A sua descrição encaixa na perfeição no retrato grotesco dos medíocres que "descem" à política (e ao poder) nos dias de hoje. 
Pobre país de quase 900 anos entregue a homens sem estatura moral, nem ética, personalidades narcísicas «do vulgar aldrabão que, se for dotado de uma esperteza acima da média, pode provocar muitos estragos aos seus semelhantes». (Eficazes no mal, quem para o bem não presta...)
 E é dramático que os estragos nos estejam a acontecer por livre escolha, por indiferença, ou pior, por indigência subserviente de quem tem de sobreviver.
 Teme-se que esta inércia e esta perigosa anomia de país velho, pobre e sem ânimo nos conduza a um ponto de não-retorno _ ou a um beco sem saída onde voluntariamente nos enfiámos. 

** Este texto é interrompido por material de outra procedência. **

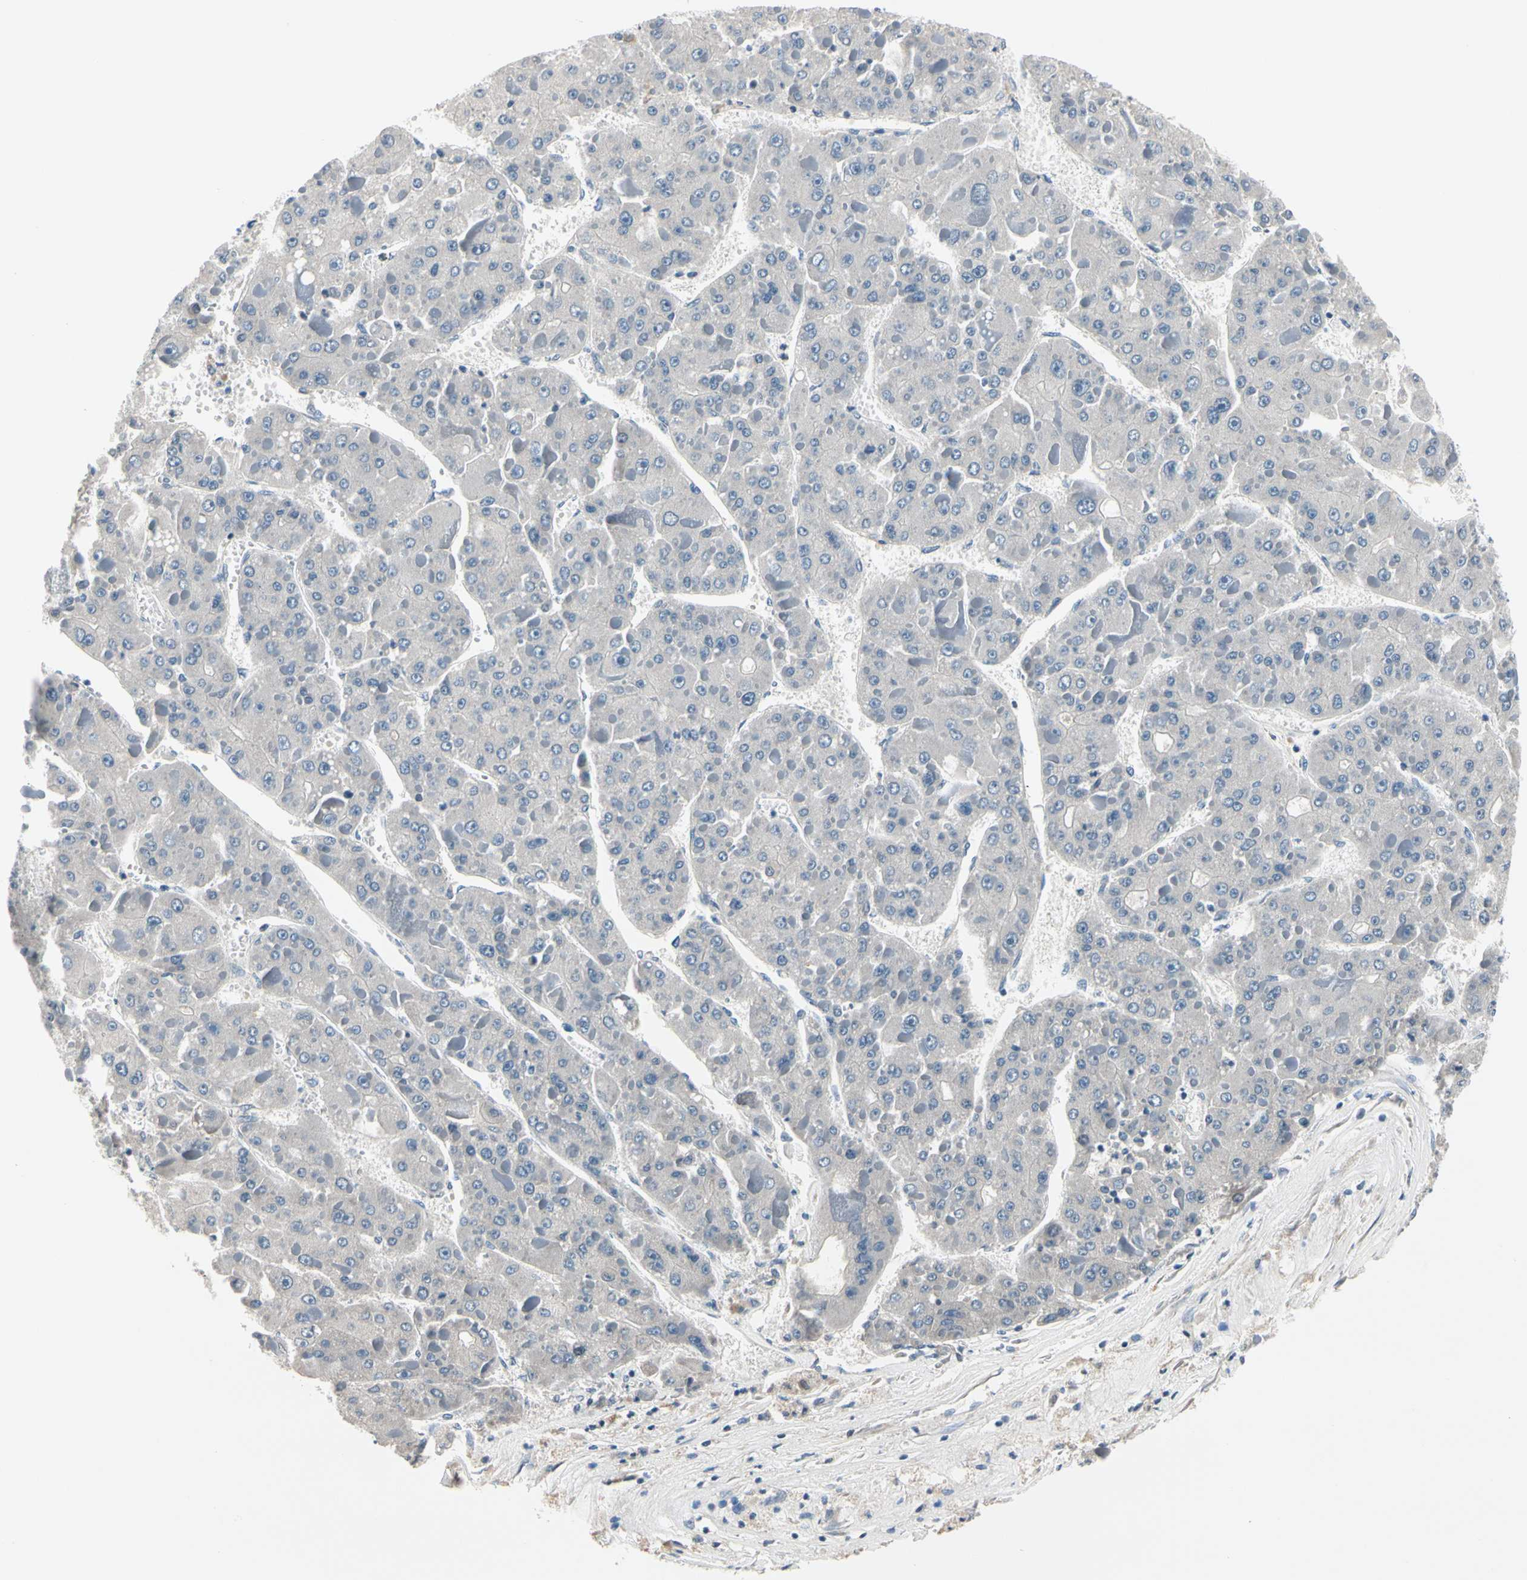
{"staining": {"intensity": "negative", "quantity": "none", "location": "none"}, "tissue": "liver cancer", "cell_type": "Tumor cells", "image_type": "cancer", "snomed": [{"axis": "morphology", "description": "Carcinoma, Hepatocellular, NOS"}, {"axis": "topography", "description": "Liver"}], "caption": "Immunohistochemistry (IHC) photomicrograph of liver cancer (hepatocellular carcinoma) stained for a protein (brown), which demonstrates no positivity in tumor cells.", "gene": "SELENOK", "patient": {"sex": "female", "age": 73}}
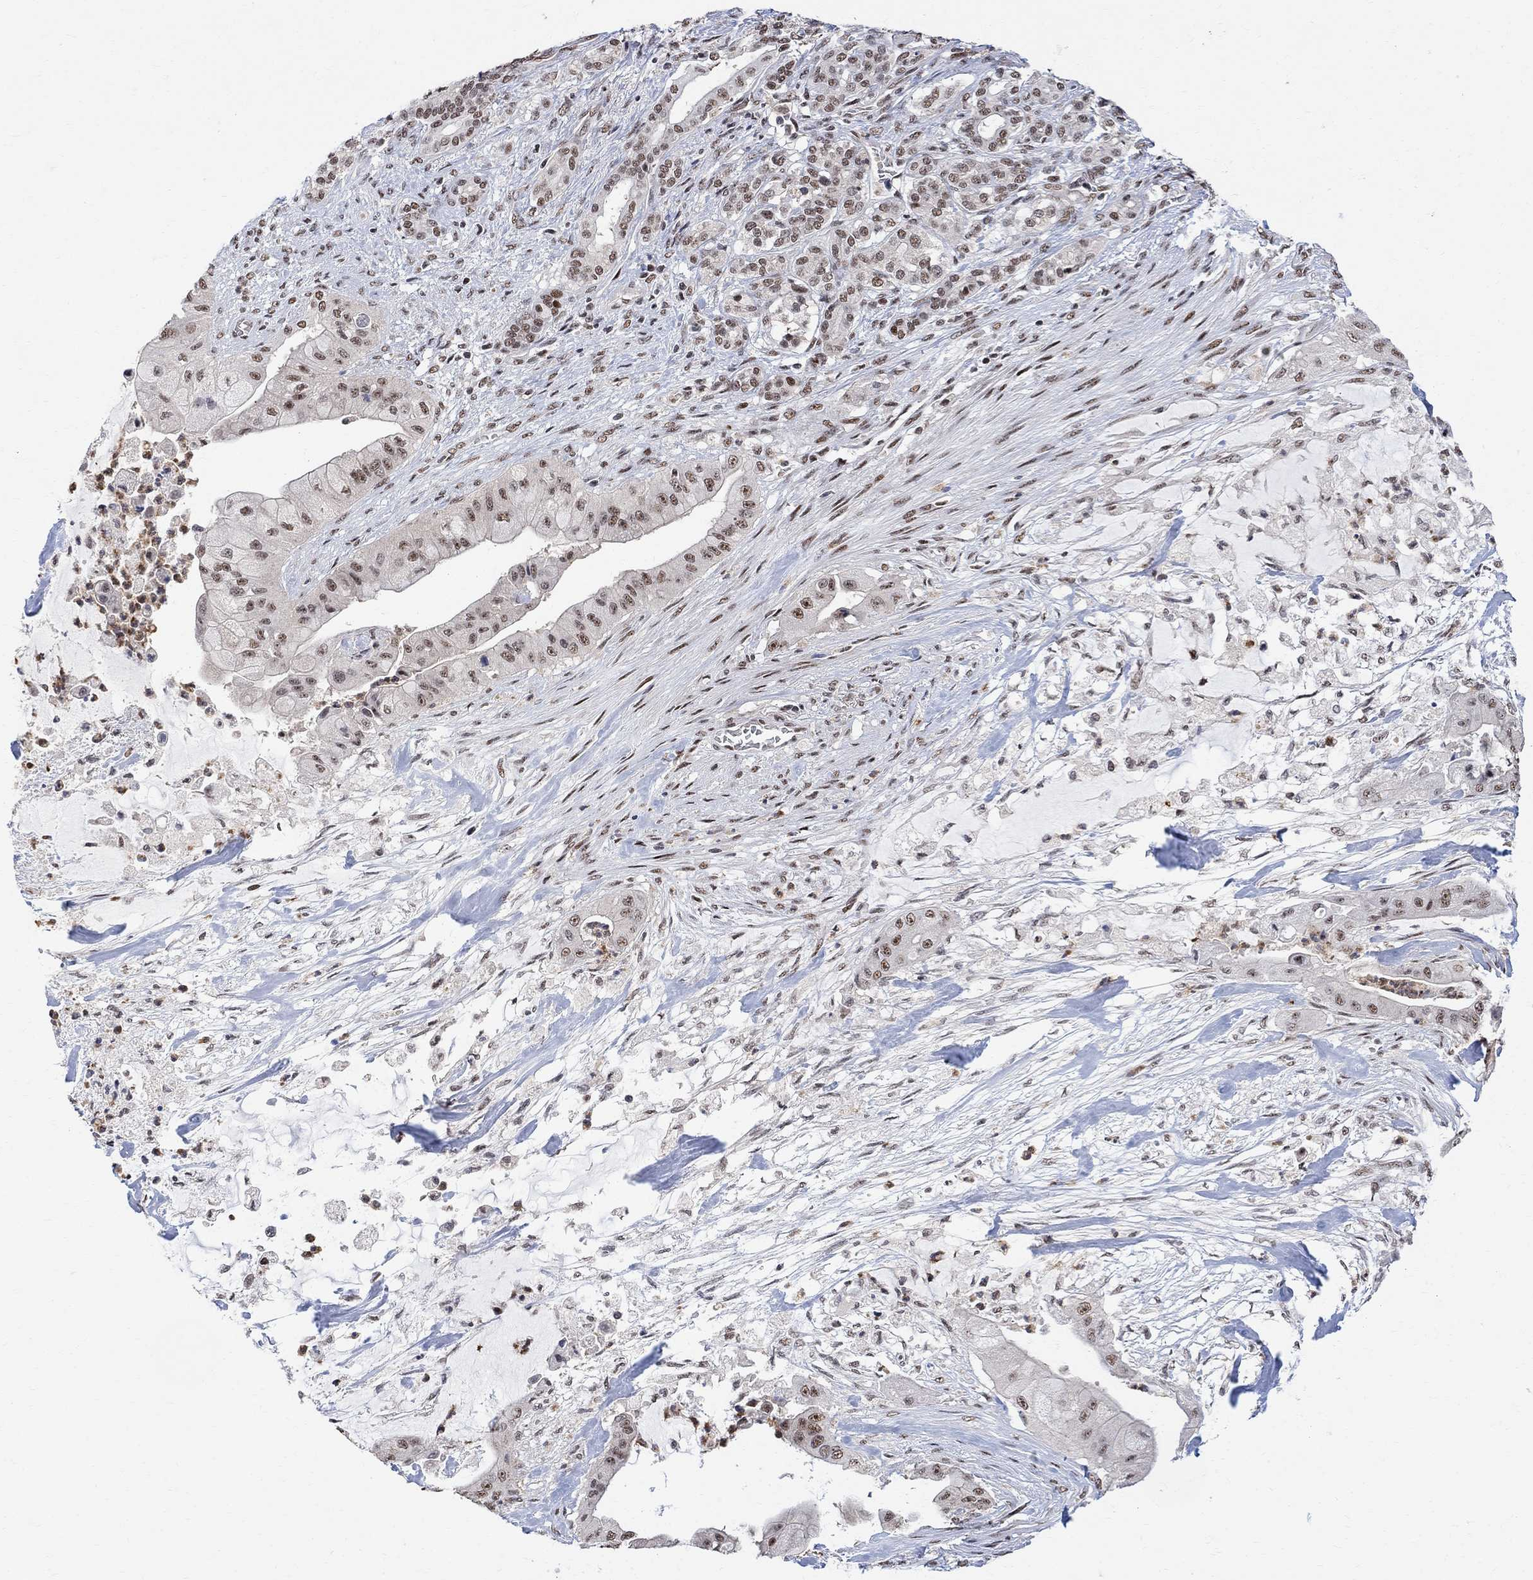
{"staining": {"intensity": "moderate", "quantity": "<25%", "location": "nuclear"}, "tissue": "pancreatic cancer", "cell_type": "Tumor cells", "image_type": "cancer", "snomed": [{"axis": "morphology", "description": "Normal tissue, NOS"}, {"axis": "morphology", "description": "Inflammation, NOS"}, {"axis": "morphology", "description": "Adenocarcinoma, NOS"}, {"axis": "topography", "description": "Pancreas"}], "caption": "Protein staining shows moderate nuclear positivity in approximately <25% of tumor cells in pancreatic cancer (adenocarcinoma).", "gene": "E4F1", "patient": {"sex": "male", "age": 57}}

Impressionou-me um texto que li há  dias, sobre a possibilidade de Portugal se extinguir, desaparecer:
«(...) Como todo o corpo que não renova as células, a morte é o destino mais que provável. E Portugal é um corpo a morrer, rapidamente, muito porque aquilo a que chamamos “república portuguesa” está a sugar os recursos que precisávamos.
 A escolha que nós, as “células” velhas, podemos ter de fazer é se queremos salvar Portugal(...)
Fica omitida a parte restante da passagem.